HTTP Client¶
By default, USP uses an HTTP client based on the requests library. This client can be passed options, a custom requests session, or can be replaced entirely with a custom client implementing the AbstractWebClient interface.
Requests Client Options¶
To specify non-default options of the RequestsWebClient, manually instantiate it and pass it to the sitemap_tree_for_homepage() function:
from usp.web_client.requests_client import RequestsWebClient
from usp.tree import sitemap_tree_for_homepage
client = RequestsWebClient(wait=5.0, random_wait=True)
client.set_timeout(30)
tree = sitemap_tree_for_homepage('https://www.example.org/', web_client=client)
See the constructor and methods of RequestsWebClient for available options.
Custom Requests Session¶
The default requests.Session created by the client can be replaced with a custom session. This can be useful for setting headers, cookies, or other session-level options, or when replacing with a custom session implementation.

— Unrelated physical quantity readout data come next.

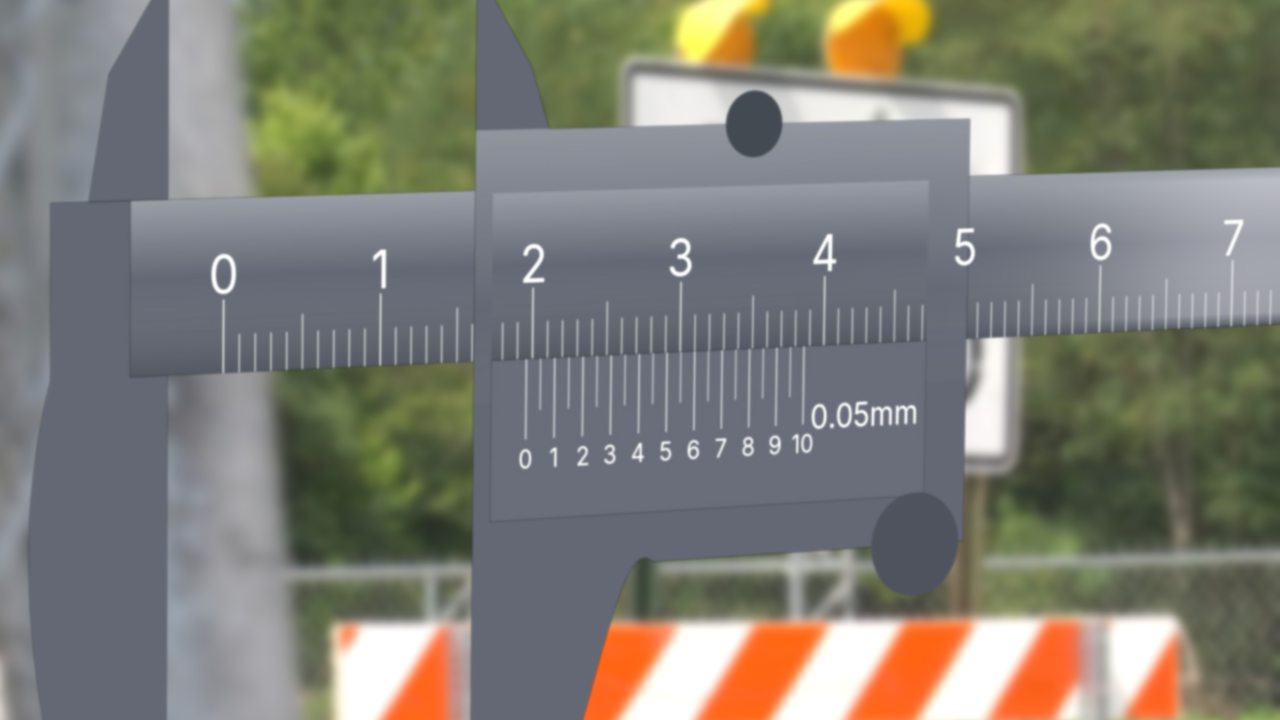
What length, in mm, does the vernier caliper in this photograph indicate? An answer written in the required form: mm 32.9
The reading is mm 19.6
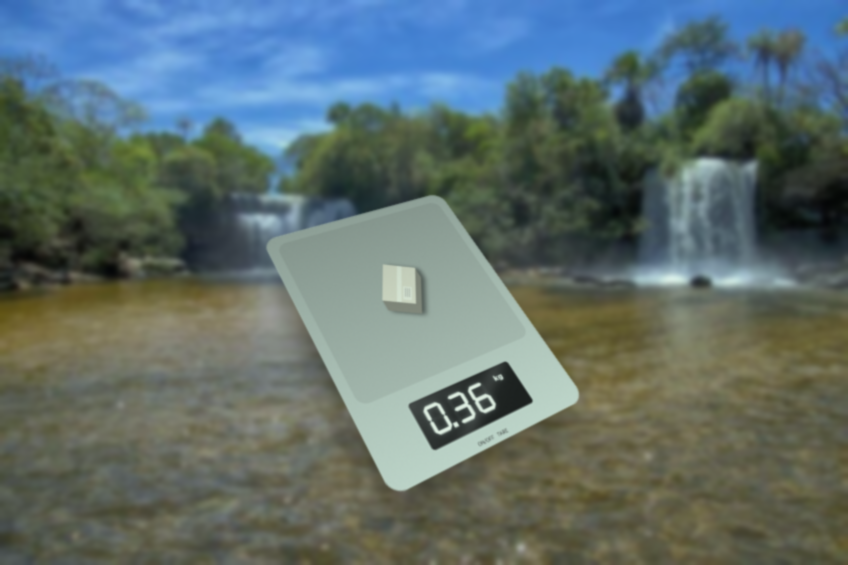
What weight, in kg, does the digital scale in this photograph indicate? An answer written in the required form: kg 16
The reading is kg 0.36
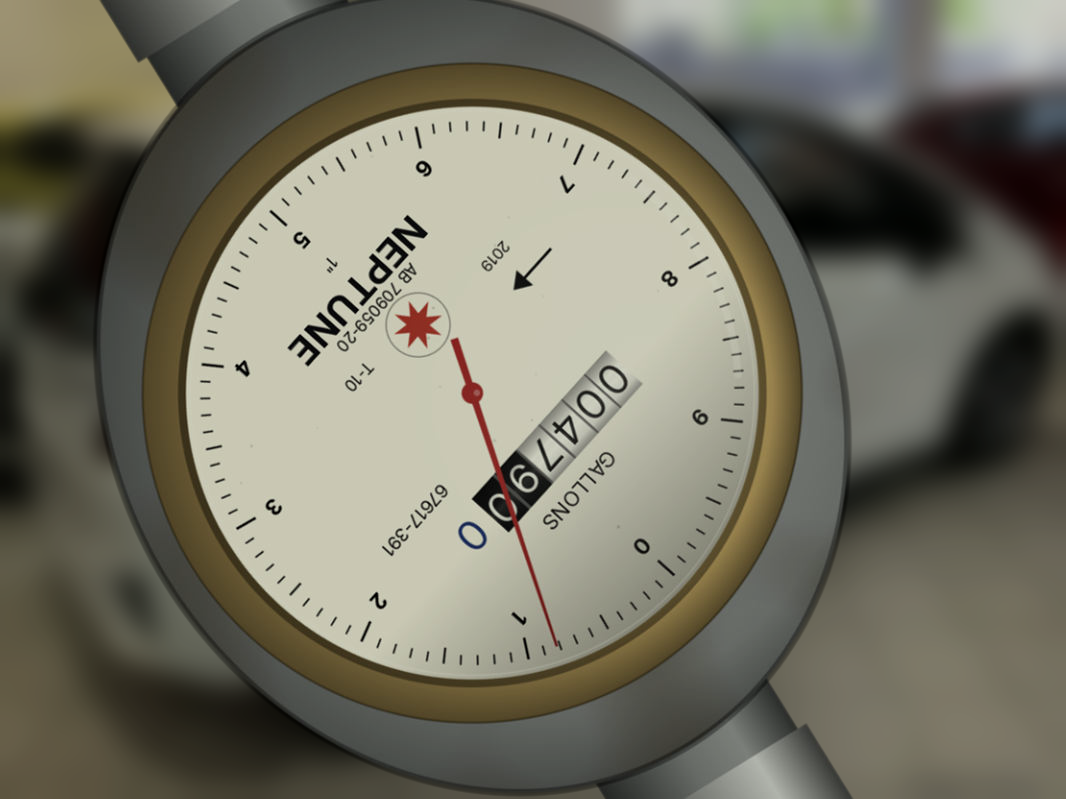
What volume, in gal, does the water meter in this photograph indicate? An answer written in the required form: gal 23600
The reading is gal 47900.8
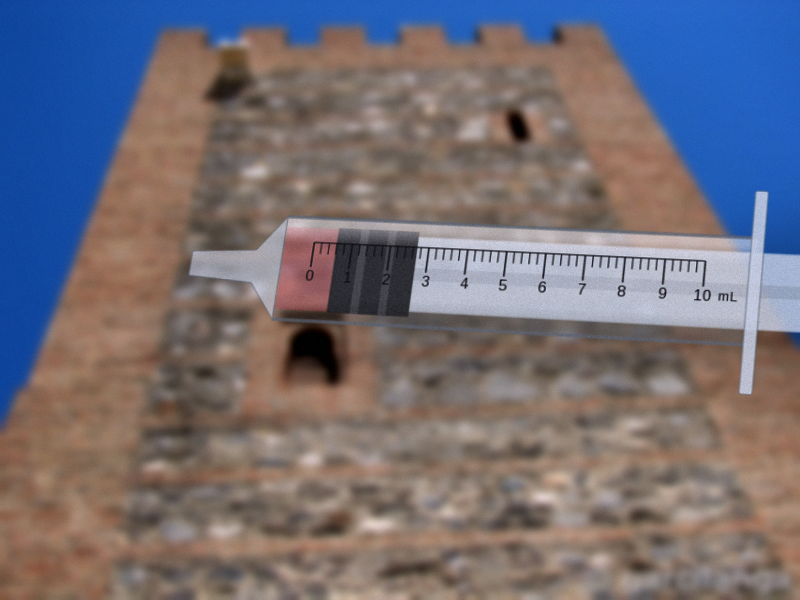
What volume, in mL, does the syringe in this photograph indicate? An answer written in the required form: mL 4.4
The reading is mL 0.6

For example, to replace with the cache session provided by requests-cache:
from requests_cache import CachedSession
from usp.web_client.requests_client import RequestsWebClient
from usp.tree import sitemap_tree_for_homepage
session = CachedSession('my_cache')
client = RequestsWebClient(session=session)
tree = sitemap_tree_for_homepage('https://www.example.org/', web_client=client)
Custom Client Implementation¶
To entirely replace the requests client, you will need to create subclasses of:
AbstractWebClient, implementing the abstract methods to perform the HTTP requests.AbstractWebClientSuccessResponseto represent a successful response, implementing the abstract methods to obtain the response content and metadata.WebClientErrorResponseto represent an error response, which typically will not require any methods to be implemented.
We suggest using the implementations in usp.web_client.requests_client as a reference.
After creating the custom client, instantiate it and pass to the web_client argument of sitemap_tree_for_homepage().
For example, to implement a client for the HTTPX library:
from usp.web_client.abstract_client import AbstractWebClient, AbstractWebClientSuccessResponse, WebClientErrorResponse
class HttpxWebClientSuccessResponse(AbstractWebClientSuccessResponse):
...
class HttpxWebClientErrorResponse(WebClientErrorResponse):
pass
class HttpxWebClient(AbstractWebClient):
...
client = HttpxWebClient()
tree = sitemap_tree_for_homepage('https://www.example.org/', web_client=client)